In the records that follow, find each line containing "eller" and copy it.

• [DATA LISTING]:
Segment Open
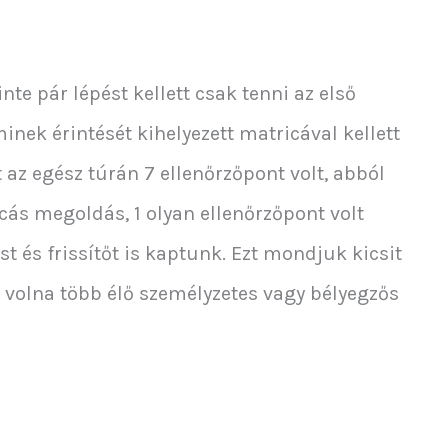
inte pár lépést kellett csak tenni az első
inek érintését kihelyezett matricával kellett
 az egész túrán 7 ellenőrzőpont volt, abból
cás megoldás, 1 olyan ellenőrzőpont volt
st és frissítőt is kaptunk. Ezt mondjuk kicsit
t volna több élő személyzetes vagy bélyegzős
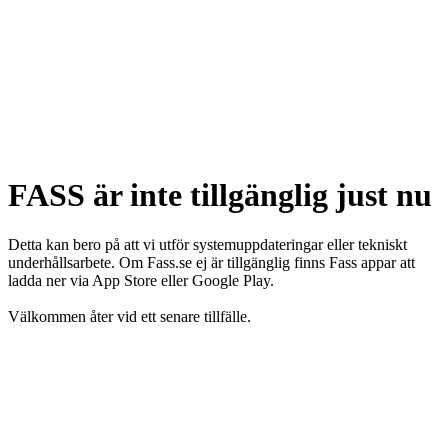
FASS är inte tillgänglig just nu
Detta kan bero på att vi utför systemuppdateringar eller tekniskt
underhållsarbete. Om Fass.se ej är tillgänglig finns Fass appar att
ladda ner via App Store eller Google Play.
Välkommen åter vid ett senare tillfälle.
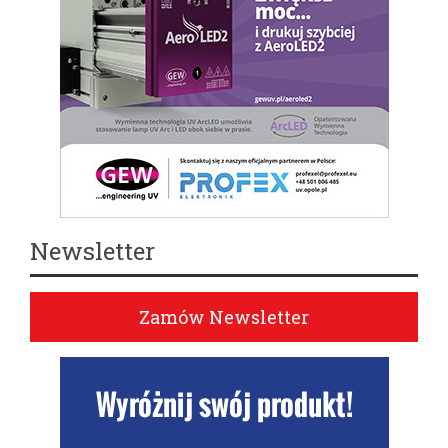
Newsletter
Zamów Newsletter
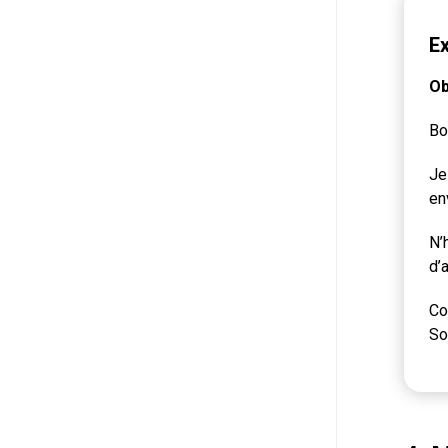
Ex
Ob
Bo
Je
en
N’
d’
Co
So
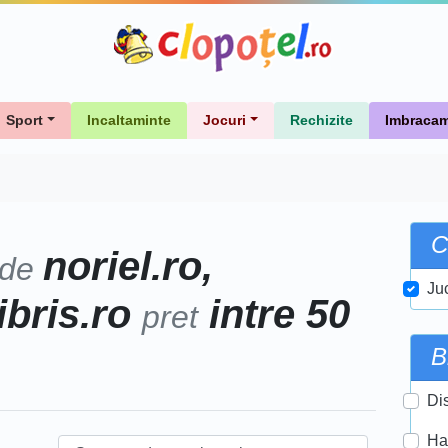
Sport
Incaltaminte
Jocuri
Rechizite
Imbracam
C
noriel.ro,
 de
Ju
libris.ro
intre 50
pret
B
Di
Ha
Segment Closed
• [SOLUTION FOR THIS PROBLEM]:
Detta kan bero på att vi utför systemuppdateringar eller tekniskt
ladda ner via App Store eller Google Play.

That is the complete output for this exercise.